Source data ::
▬▬▬▬▬▬▬▬▬▬

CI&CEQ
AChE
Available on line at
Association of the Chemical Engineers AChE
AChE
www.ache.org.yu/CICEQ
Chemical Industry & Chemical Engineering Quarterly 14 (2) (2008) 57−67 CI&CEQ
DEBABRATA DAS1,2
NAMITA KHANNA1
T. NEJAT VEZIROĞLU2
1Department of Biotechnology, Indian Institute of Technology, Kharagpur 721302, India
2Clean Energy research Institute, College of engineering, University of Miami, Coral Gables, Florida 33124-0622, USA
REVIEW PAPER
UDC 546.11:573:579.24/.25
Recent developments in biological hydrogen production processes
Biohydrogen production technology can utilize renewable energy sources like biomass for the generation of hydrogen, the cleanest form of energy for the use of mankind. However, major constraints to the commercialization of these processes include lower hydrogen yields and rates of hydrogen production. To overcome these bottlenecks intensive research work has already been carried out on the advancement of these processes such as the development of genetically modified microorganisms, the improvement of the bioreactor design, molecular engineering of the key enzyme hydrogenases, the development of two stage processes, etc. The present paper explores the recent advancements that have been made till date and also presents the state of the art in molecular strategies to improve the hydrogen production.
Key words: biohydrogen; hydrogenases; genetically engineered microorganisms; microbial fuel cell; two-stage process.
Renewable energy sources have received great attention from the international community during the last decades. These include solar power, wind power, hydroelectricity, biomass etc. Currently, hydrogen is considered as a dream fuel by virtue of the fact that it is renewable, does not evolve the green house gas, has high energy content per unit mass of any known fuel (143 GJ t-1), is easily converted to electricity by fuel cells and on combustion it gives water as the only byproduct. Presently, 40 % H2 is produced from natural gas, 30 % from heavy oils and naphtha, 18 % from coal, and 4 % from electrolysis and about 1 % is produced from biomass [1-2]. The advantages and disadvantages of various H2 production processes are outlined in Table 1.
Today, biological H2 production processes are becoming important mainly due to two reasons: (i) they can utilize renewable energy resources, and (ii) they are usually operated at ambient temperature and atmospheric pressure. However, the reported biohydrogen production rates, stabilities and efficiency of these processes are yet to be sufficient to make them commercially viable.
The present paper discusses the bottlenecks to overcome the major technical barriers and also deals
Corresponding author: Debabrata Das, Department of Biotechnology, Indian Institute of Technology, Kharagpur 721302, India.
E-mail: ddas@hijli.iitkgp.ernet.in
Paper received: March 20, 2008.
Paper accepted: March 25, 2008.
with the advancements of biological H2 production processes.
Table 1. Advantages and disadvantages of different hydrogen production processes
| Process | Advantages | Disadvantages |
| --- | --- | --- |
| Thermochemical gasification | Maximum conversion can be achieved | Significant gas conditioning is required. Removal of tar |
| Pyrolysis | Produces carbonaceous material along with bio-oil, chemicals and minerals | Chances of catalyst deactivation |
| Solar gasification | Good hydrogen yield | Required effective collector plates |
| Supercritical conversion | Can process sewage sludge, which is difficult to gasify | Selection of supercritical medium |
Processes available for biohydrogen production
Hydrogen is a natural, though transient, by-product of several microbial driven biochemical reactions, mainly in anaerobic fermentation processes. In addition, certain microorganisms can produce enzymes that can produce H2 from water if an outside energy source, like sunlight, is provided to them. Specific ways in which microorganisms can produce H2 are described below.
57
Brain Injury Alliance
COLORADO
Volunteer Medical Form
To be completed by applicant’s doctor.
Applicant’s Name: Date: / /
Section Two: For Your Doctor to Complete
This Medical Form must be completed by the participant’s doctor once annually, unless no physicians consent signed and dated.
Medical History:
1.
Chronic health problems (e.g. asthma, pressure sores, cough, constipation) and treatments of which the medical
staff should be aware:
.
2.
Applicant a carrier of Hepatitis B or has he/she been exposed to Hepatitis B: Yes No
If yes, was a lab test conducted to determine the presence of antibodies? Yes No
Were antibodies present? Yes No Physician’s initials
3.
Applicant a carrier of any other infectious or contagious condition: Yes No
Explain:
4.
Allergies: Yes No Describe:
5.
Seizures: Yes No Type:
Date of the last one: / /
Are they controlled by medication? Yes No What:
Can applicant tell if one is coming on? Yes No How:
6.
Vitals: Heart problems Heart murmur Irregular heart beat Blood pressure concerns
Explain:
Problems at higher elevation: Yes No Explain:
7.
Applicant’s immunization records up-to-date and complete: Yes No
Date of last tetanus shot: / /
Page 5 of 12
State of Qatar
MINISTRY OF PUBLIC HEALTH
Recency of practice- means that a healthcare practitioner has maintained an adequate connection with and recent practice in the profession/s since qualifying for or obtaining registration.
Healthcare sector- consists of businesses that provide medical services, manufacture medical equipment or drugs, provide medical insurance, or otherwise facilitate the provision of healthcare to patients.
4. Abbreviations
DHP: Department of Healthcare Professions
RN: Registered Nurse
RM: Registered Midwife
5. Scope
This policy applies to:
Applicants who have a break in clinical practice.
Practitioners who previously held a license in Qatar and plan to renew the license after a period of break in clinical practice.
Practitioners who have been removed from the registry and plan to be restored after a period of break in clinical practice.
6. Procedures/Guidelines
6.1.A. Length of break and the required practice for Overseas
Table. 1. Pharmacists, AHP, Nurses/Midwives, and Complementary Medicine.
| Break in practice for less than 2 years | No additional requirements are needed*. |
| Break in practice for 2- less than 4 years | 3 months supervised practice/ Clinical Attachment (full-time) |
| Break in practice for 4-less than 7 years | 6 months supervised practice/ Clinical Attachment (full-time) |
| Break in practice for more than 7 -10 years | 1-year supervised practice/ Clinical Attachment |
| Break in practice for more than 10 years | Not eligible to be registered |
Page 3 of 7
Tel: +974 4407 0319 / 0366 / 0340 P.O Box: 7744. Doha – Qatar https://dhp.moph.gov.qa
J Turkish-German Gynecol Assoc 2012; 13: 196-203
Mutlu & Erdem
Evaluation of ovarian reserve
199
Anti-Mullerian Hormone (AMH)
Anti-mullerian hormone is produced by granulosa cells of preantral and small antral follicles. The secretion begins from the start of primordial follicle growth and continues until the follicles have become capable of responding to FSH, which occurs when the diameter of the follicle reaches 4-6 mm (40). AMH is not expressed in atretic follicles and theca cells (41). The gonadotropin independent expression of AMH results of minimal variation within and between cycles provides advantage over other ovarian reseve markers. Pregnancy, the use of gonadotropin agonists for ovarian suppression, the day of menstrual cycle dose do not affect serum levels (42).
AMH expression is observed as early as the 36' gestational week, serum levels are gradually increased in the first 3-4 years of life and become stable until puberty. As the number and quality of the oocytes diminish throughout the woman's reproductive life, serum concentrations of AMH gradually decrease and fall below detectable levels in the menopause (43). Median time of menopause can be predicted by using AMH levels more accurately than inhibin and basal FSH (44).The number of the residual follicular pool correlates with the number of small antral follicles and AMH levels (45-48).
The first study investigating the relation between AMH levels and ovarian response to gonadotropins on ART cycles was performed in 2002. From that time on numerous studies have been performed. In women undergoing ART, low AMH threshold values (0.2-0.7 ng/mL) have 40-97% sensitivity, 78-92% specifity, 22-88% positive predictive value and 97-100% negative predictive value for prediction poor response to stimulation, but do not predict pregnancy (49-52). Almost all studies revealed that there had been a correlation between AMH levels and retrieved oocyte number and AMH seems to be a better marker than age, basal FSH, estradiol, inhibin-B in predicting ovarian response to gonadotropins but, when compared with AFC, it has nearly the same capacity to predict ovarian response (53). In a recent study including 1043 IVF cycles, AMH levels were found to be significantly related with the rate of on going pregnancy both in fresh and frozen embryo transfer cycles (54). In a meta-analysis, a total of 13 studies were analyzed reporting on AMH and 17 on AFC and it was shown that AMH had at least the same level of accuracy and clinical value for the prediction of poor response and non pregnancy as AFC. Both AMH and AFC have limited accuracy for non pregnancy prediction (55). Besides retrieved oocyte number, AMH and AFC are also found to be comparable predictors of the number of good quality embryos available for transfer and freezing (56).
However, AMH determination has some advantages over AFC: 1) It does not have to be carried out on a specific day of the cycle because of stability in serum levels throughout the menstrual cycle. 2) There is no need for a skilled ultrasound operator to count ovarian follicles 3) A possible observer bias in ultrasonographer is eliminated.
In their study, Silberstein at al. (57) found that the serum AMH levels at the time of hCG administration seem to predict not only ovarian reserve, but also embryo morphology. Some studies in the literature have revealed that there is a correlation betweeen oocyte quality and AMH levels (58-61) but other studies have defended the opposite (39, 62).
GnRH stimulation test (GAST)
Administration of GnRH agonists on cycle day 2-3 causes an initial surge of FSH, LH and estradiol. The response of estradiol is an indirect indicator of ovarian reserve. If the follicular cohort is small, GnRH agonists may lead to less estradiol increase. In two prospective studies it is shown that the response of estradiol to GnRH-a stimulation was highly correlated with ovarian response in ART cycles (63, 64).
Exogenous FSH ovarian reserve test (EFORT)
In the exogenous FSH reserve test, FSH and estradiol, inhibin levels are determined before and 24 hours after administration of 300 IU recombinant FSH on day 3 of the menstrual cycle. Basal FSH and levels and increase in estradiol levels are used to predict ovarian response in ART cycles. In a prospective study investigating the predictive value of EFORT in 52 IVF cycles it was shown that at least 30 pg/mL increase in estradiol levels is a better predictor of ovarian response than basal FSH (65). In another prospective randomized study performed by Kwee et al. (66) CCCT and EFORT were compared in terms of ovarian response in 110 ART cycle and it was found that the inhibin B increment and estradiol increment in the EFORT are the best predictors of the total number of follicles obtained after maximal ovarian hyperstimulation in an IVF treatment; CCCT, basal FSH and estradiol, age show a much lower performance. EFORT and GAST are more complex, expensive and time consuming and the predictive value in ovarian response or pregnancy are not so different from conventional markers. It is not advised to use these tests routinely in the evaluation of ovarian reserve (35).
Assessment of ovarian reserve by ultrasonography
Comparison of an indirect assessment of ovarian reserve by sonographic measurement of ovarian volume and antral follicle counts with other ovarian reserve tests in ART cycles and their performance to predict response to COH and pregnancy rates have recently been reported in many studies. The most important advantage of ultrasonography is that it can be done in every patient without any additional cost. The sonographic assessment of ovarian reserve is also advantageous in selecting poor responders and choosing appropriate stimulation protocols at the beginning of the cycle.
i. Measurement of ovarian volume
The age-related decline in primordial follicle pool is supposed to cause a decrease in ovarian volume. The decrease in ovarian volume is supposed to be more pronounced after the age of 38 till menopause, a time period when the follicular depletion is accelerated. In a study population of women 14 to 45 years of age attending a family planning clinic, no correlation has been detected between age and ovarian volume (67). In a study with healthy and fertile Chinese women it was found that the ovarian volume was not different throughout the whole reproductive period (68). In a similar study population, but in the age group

▬▬▬▬▬▬▬▬▬▬

About this task :: Copy out only the lines of the records above from the one with "Healthcare sector- consists" through the one with "RM: Registered Midwife", exactly as they stand, both included.

Task result ::
Healthcare sector- consists of businesses that provide medical services, manufacture medical equipment or drugs, provide medical insurance, or otherwise facilitate the provision of healthcare to patients.
4. Abbreviations
DHP: Department of Healthcare Professions
RN: Registered Nurse
RM: Registered Midwife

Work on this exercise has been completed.